Obviously, everyone experiences emotional weather patterns, but moody people experience them profoundly and frequently, and it’s part of who we are. For that matter, I wouldn’t have it otherwise.

SENSITIVITY

I believe there is a correlation between moodiness and sensitivity, and sensitivity is a requirement for compassion and for deep connection. I once complained about my moodiness to a mentor who knew me very well, and in response, he suggested that our attention falls into two categories: (with that, he raised his hands and wiggled them, palm out) — when we are oriented outwards, paying attention to everything that happens around us (and then he reversed his hands)  and when we are oriented inwards, focusing on what’s happening inside.

He told me that some of my problems come from being just a little too much of both. For moody people, this can make any experience a tumultuous one. A concert is more than a visual/auditory experience, it’s an emotional panoply. It also means that the people in our lives feel seen and heard by us, and they know that when they share themselves with us, we are hearing them. And we are. Loud and freakin’ clear.

▶ GIVEN ENTRIES

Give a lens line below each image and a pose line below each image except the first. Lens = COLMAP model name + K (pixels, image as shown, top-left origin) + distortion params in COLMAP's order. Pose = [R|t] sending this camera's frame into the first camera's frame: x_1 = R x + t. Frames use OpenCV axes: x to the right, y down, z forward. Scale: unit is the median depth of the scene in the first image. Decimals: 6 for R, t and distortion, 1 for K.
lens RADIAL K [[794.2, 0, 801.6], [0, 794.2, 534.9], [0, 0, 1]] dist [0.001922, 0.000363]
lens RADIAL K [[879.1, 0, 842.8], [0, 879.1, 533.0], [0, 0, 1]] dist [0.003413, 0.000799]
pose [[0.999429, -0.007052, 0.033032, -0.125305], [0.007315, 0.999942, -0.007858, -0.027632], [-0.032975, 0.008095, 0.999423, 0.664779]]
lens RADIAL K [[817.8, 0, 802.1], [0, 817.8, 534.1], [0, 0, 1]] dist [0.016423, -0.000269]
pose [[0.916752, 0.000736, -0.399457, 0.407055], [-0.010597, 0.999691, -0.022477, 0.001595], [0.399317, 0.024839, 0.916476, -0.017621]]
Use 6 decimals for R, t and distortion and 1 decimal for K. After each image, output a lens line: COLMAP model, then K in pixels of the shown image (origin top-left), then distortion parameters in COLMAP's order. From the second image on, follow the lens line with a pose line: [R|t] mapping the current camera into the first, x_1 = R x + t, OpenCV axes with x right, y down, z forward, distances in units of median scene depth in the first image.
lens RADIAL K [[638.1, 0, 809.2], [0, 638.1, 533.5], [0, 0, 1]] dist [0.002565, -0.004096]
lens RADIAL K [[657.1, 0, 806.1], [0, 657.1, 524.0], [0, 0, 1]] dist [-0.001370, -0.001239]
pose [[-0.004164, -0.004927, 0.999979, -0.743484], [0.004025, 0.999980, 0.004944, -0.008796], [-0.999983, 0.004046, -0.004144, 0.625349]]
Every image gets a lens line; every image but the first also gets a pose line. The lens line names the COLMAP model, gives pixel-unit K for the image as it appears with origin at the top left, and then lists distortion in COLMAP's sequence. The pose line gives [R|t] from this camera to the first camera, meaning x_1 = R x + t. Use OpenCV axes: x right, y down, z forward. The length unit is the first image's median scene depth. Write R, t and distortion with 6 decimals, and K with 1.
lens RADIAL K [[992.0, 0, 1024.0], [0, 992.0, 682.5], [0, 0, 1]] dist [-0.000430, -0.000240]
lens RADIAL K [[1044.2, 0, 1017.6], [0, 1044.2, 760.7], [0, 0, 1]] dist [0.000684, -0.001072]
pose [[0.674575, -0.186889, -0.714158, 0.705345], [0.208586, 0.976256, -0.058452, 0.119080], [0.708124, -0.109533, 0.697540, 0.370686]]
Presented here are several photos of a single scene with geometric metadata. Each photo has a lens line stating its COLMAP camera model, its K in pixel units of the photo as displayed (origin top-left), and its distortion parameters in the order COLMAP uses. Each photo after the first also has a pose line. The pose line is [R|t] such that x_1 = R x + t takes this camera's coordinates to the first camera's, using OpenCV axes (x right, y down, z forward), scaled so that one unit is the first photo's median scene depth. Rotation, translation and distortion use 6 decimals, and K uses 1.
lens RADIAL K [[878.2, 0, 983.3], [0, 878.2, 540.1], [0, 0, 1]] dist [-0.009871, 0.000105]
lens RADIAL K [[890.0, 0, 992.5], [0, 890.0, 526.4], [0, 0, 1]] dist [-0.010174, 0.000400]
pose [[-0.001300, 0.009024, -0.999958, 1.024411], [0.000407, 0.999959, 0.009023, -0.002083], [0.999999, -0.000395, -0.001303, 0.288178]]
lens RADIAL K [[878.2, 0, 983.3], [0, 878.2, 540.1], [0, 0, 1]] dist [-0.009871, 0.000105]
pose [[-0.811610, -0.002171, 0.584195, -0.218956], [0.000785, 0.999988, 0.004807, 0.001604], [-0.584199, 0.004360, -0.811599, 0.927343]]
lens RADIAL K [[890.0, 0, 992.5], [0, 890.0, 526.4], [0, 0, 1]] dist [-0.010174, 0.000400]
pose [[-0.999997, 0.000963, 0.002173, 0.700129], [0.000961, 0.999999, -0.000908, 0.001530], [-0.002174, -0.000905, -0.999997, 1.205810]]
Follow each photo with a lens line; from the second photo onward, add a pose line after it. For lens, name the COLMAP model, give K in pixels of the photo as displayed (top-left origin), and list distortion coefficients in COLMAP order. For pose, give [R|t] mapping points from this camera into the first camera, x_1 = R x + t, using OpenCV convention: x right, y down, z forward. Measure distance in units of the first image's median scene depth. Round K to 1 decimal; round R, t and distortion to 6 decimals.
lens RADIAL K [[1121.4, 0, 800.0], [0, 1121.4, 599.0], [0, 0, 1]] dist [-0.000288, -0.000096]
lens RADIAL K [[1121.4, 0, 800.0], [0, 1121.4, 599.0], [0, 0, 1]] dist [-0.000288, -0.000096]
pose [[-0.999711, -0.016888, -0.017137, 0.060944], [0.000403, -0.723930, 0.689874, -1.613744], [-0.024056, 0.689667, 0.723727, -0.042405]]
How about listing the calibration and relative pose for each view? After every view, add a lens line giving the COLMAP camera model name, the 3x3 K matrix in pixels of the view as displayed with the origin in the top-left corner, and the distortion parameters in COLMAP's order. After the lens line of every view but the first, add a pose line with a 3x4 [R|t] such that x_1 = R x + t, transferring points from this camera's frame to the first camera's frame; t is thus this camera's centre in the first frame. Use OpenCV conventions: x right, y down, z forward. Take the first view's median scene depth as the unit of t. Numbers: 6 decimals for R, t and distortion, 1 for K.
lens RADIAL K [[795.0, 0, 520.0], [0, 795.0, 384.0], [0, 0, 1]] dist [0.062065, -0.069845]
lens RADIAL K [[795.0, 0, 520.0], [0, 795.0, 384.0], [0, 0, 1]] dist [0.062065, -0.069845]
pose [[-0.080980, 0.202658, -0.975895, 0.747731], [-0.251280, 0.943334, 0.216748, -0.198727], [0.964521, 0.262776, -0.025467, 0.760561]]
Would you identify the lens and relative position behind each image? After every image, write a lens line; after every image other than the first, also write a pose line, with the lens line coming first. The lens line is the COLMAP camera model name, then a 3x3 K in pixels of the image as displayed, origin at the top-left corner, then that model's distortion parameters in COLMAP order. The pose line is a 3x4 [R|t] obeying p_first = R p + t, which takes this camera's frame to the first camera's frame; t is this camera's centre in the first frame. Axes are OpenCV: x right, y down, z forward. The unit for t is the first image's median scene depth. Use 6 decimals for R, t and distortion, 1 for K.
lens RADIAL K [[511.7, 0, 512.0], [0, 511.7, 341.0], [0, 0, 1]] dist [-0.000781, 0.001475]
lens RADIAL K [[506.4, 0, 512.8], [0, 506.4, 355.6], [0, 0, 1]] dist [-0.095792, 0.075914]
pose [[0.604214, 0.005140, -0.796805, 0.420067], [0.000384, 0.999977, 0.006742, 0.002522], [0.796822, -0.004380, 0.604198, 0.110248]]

▶ EXERCISE PROMPT
Carry on the passage about moodiness and sensitivity from the point where it stops. The listing has no connection to the passage on moodiness and sensitivity.

▶ ANSWER TO THIS TASK
I think this is part of what makes me successful as a teacher; I can see and hear the needs of my students, and meanwhile, I have a strong intuition of what to say or do (or what not to say or do). It also means that I experience extreme emotion in response to my successes and failures: when a class goes well, I dance down the hallways afterwards like Dick Van Dyke in Mary Poppins. On the other hand, when a class bombs, I need to be scraped off the floor with a giant spatula.

For a moody person, a day of work involves emotional microclimates. It’s part of why I’m so tired at the end of the day. But like the denizens of San Francisco, who have mastered the art of layering their clothing, moody people have skills and strategies to adapt to their ever-changing inner weather patterns.

RESILIENCE

polo suit

A suit with a minimalist (and slim fitting) polo will keep you warm until the fog lifts.

Being moody means inevitable feelings of setback and disappointment. There will be fog. Around 4:30pm, the cold, wet damp will descend and you will hardly believe that you sought out the shade just an hour earlier. There is no way around this. However, successful moody people learn resilience – the ability to push through fog and rain, even though there is no sign of improved weather conditions in sight. Says  Eric Greitens, author of Resilience: Hard-Won Wisdom for Living a Better Life, “You cannot bounce back from hardship. You can only move through it.” True also of moods.

San Franciscans throw on a scarf, add a few sweaters, and go out for ice cream. Likewise, learning to push through moods can prepare us to move through real-life difficulties. We can become attuned to how temporal the weather, our moods, and our life conditions are.

ADAPTABILITY

vestandcorduroy

Heading off to teach a class on a rainy morning. Notice how all that mohair (warm) comes in layers (adaptable). Also, those Redwing boots contrast nicely with the “Oxford Prof” getup. Plus, they keep my feet dry.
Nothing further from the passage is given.